Heri Kuswanto menyebutkan, Didalam Struktur Sosial Orang Rimba ditandai dengan istilah Urang Rimbo, debalang batin, dan menti. Urang Rimbo berarti Orang Rimba, istilah lain untuk suku Kubu yang berdomisili di Provinsi Jambi dan beberapa daerah di Sumatera bagian tengah. Debalang batin merupakan pengawal tumenggung atau kepala suku, sedangkan menti yaitu hakim adat bagi Orang Rimba. 

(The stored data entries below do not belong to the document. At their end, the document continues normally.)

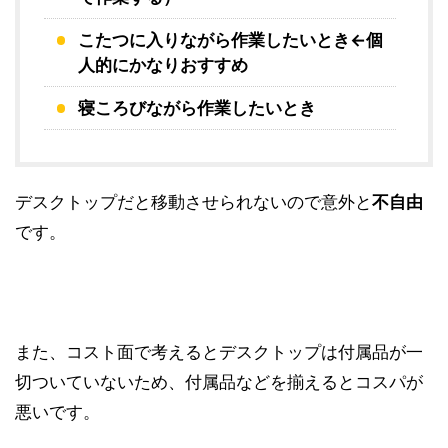
こたつに入りながら作業したいとき←個
人的にかなりおすすめ
寝ころびながら作業したいとき
デスクトップだと移動させられないので意外と
不自由
です。
また、コスト面で考えるとデスクトップは付属品が一
切ついていないため、付属品などを揃えるとコスパが
悪いです。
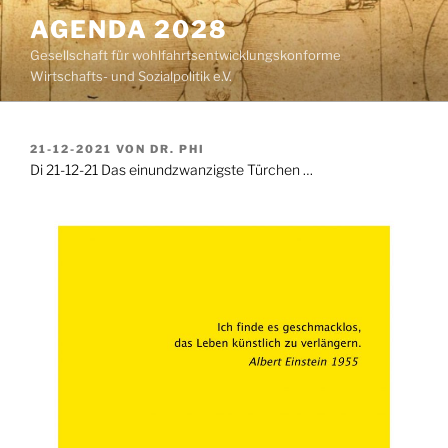
Zum
AGENDA 2028
Inhalt
Gesellschaft für wohlfahrtsentwicklungskonforme
springen
Wirtschafts- und Sozialpolitik e.V.
VERÖFFENTLICHT
21-12-2021
VON
DR. PHI
AM
Di 21-12-21 Das einundzwanzigste Türchen …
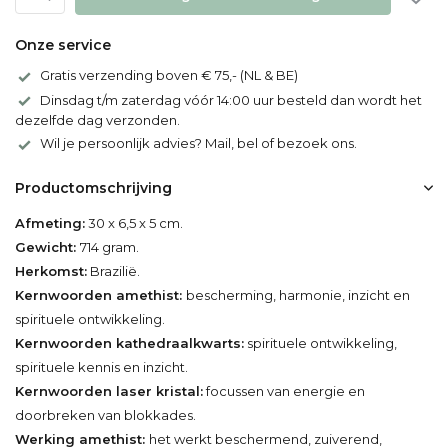
Onze service
Gratis verzending boven € 75,- (NL & BE)
Dinsdag t/m zaterdag vóór 14:00 uur besteld dan wordt het
dezelfde dag verzonden.
Wil je persoonlijk advies? Mail, bel of bezoek ons.
Productomschrijving
Afmeting:
30 x 6,5 x 5 cm.
Gewicht:
714 gram.
Herkomst:
Brazilië.
Kernwoorden amethist:
bescherming, harmonie, inzicht en
spirituele ontwikkeling.
Kernwoorden kathedraalkwarts:
spirituele ontwikkeling,
spirituele kennis en inzicht.
Kernwoorden laser kristal:
focussen van energie en
doorbreken van blokkades.
Werking amethist:
het werkt beschermend, zuiverend,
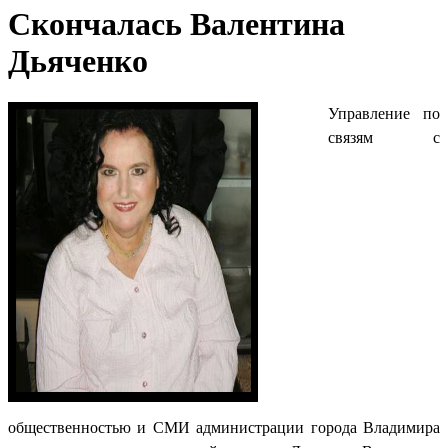
Скончалась Валентина
Дьяченко
Управление по
связям с
общественностью и СМИ администрации города Владимира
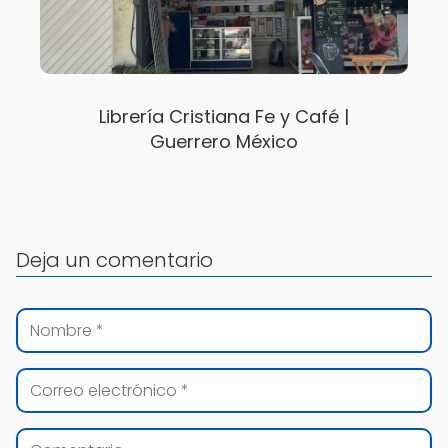
Librería Cristiana Fe y Café |
Guerrero México
Deja un comentario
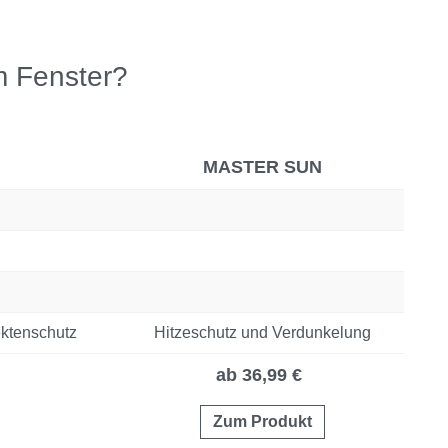
m Fenster?
MASTER SUN
ktenschutz
Hitzeschutz und Verdunkelung
ab 36,99 €
Zum Produkt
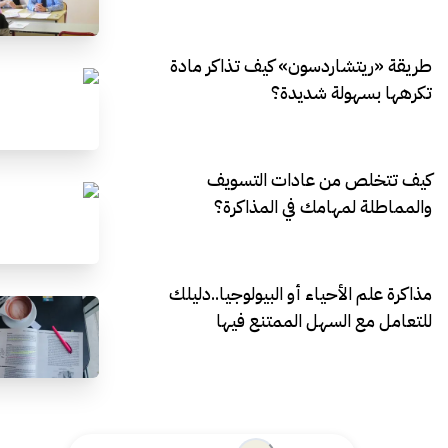
طريقة «ريتشاردسون» كيف تذاكر مادة
تكرهها بسهولة شديدة؟
كيف تتخلص من عادات التسويف
والمماطلة لمهامك في المذاكرة؟
مذاكرة علم الأحياء أو البيولوجيا..دليلك
للتعامل مع السهل الممتنع فيها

Didalam Perda Provinsi Jambi No. 2 Tahun 2014 Tentang Lembaga Adat Melayu Jambi dikenal Istilah Sko Nan Tigo Takah adalah bentuk struktur lapisan sosial yang terdapat pada masyarakat adat Kerinci. Sistem sko tiga takah itu adalah Depati atau setingkat Depati, Permenti atau Ninik Mamak, dan Tengganai atau anak jantan. Istilah Sko Tiga Takah serupa dengan makna “tiga tungku sejarangan”. 

Berdasarkan Perda No. 2 Tahun 2014 disebutkan Rio/Penghulu/Depati/Pembarap dan/atau sebutan lainnya adalah sebutan pemangku adat dalam wilayah adat Melayu Jambi di Provinsi Jambi. 

Debalang adalah salah satu unsur dari pemerintahan adat yang berfungsi membantu peran pemangku adat dan/atau Rio/Penghulu/Depati/Pembarap dibidang keamanan. 

Kepala Kampung dan Mangku adalah salah satu unsur dari pemerintahan adat yang berfungsi membantu peran pemangku adat dan/atau Rio/Penghulu/Depati/Pembarap. 

Di kabupaten Bungo kemudian dikembalikan dengan Sistem Pemerintahan Dusun dengan dikepalai “Rio”. Dusun terdiri dari beberapa kampung.


Sistem pemerintahan dusun ini kemudian digantikan dengan sistem pemerintahan Desa berdasarkan UU No. 5 tahun 1979. Kampung kemudian menjadi dusun.

Namun dalam struktur social seperti Kepala Dusun, Menti, Tuo tengganai, Ninik Mamak, Kalbu masih hidup dan terbukti mampu merawat identitas dalam kehidupan sehari-hari. Termasuk menyelesaikan persoalan sehari-hari.